In cases such as scanner acquisitions, there may be lot of self-occlusions, leaving large parts of the scene hidden from the scanner. Since the occlusions are likely to be different from one viewpoint to another, one may utilize a smaller size for the neighborhood. However, using a smaller size for the neighborhood might not be suitable since the information held by such a neighborhood could vary a lot.
Another approach is set forth in Aiger et. al. [31]. Aiger [31] proposed a 4-Points Congruent Sets (4PCS) algorithm that does not use local description. Instead, [31] considers groups of 4 quasi-coplanar points in the point cloud. A shape descriptor is used that is based on the distances between these points and the intersection of the line segments they define.

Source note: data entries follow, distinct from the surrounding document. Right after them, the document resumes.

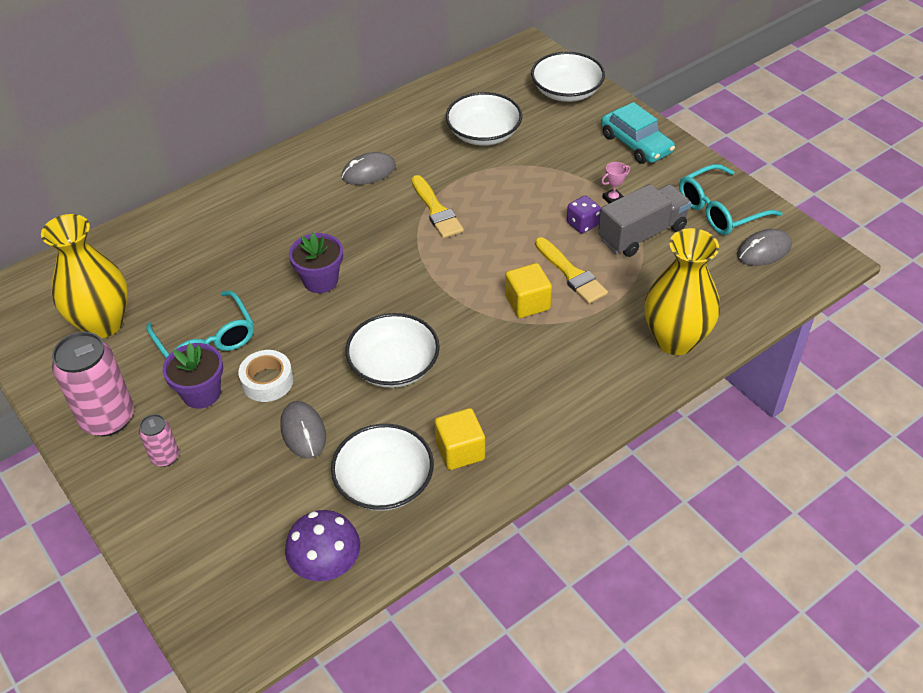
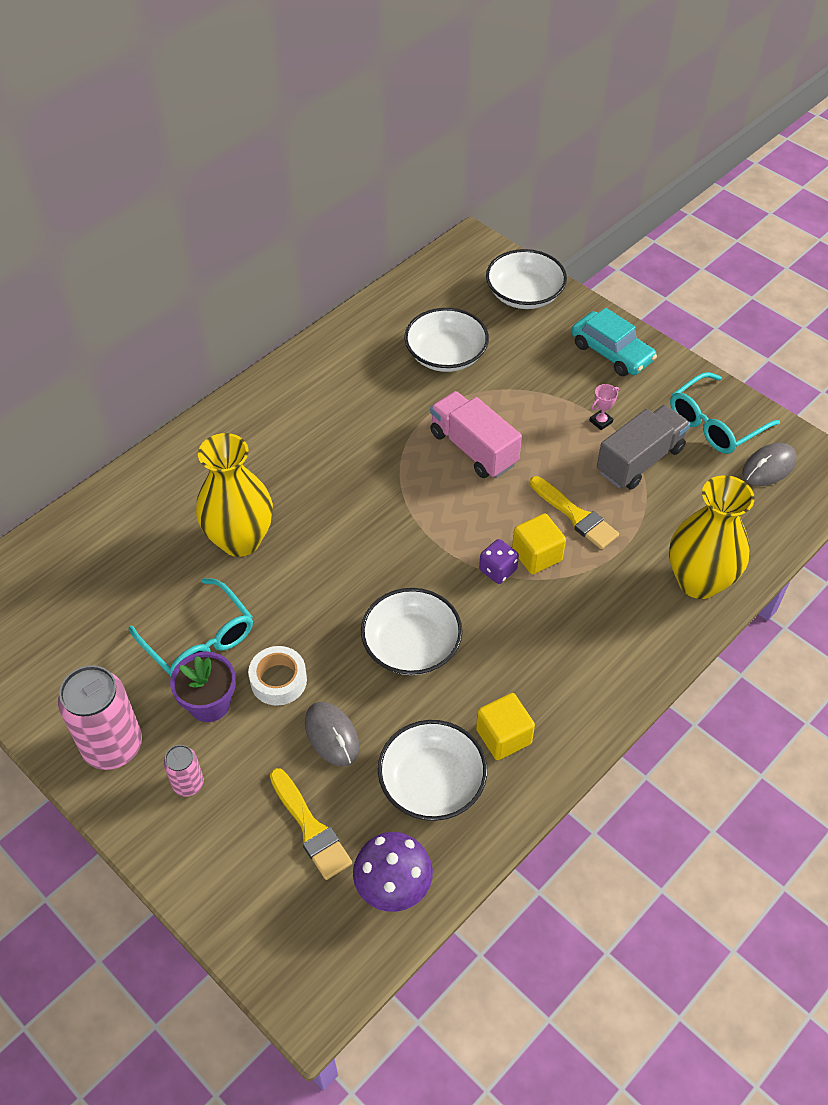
camera: 10 degrees left, 5 degrees up
yellow vase [41,214,128,338] -> yellow vase moved to [196,433,273,557]
purple flower pot [289,233,343,293] -> none
grey mouse [341,152,396,185] -> none
yellow brush [412,175,464,238] -> yellow brush moved to [270,768,352,880]
purple dice [567,196,601,234] -> purple dice moved to [479,539,519,584]
none -> pink truck [430,391,522,478]

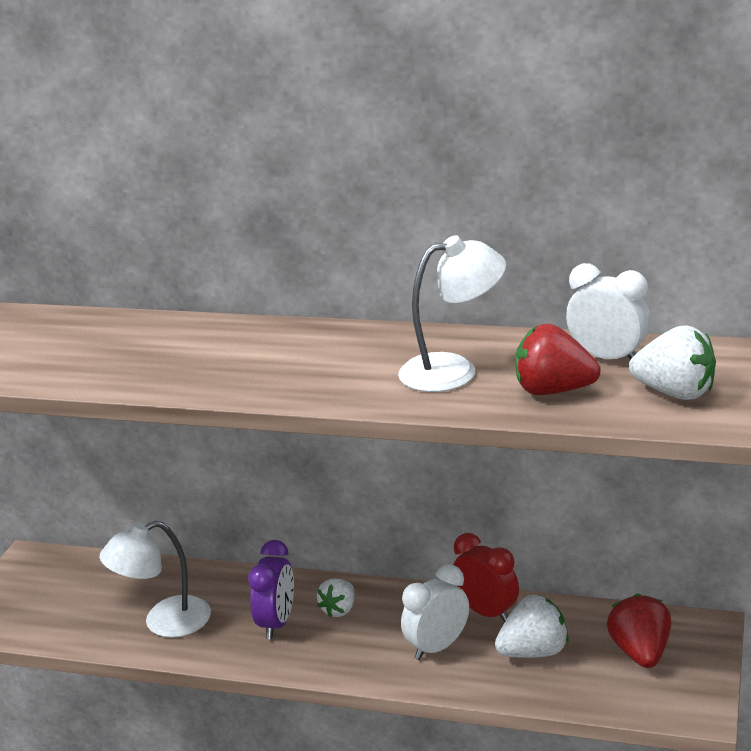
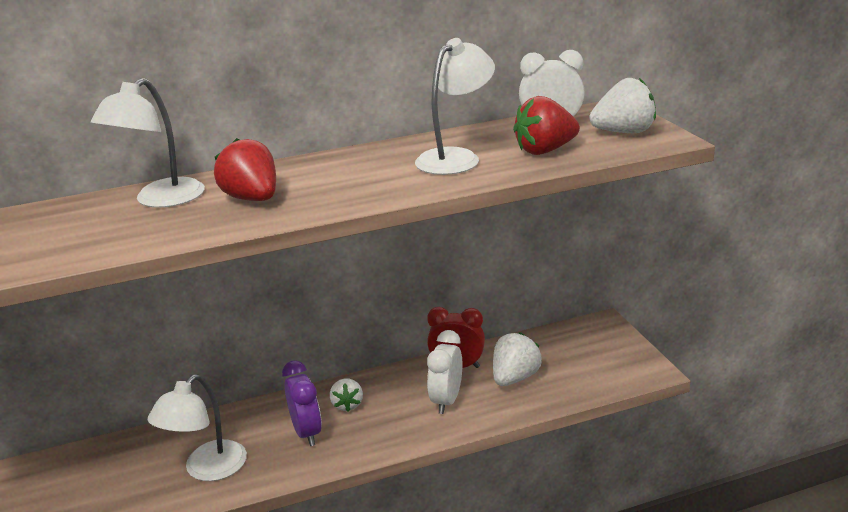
camera: 35 degrees left, 0 degrees up
red strawberry [607,594,671,668] -> red strawberry moved to [214,138,276,201]
none -> white lamp [91,78,205,208]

The selected points must be spread enough to guarantee algorithm stability, and close enough to ensure that the points are in the overlap area between the two viewpoints. The geometric configuration of four coplanar points is discriminant enough to create strong matches between the two point clouds. Aiger's work on the 4PCS algorithm inspired several other approaches still introducing the 4-Points Congruent Sets principle: the Super4PCS [34] is based on a smart indexing data organization reducing the algorithm complexity from quadratic to linear in the number or data points; Mohamad et. al. [35] generalizes 4PCS by allowing the two pairs to fall on two different planes that have an arbitrary distance between them, then by increasing this distance, the search space of matching hypotheses exponentially leads to a maximum run-time improvement of 83:10%.
However the Super4PCS is more complex to implement and the run-time improvement is almost always dividing 4PCS run-time by two. Similarly the Generalized 4PCS reach more than 80% of run-time improvement but this is only evaluated on datasets with less than 100K points.
Thus another idea to reduce the complexity of 4PCS could be to not anymore rely on 4-Points Congruent Sets rather relying on two points.
Indeed, the idea of a four component descriptor based on angles and distance between two points, has been first proposed by Drost et al. [36].
Drost [36] applied this descriptor, called Point Pair Feature (PPF), for efficient and robust 3D object recognition.
Another prior art approach is that of T. Birdal and S. Ilic [37] which proposes a full processing chain based on their PPF descriptor to address the problem of large scene scan registration.
In view of the above, what is needed is a global registration method that can be efficiently used with large scale data, large baseline, little overlap, and no/little pose information/relative assignment information.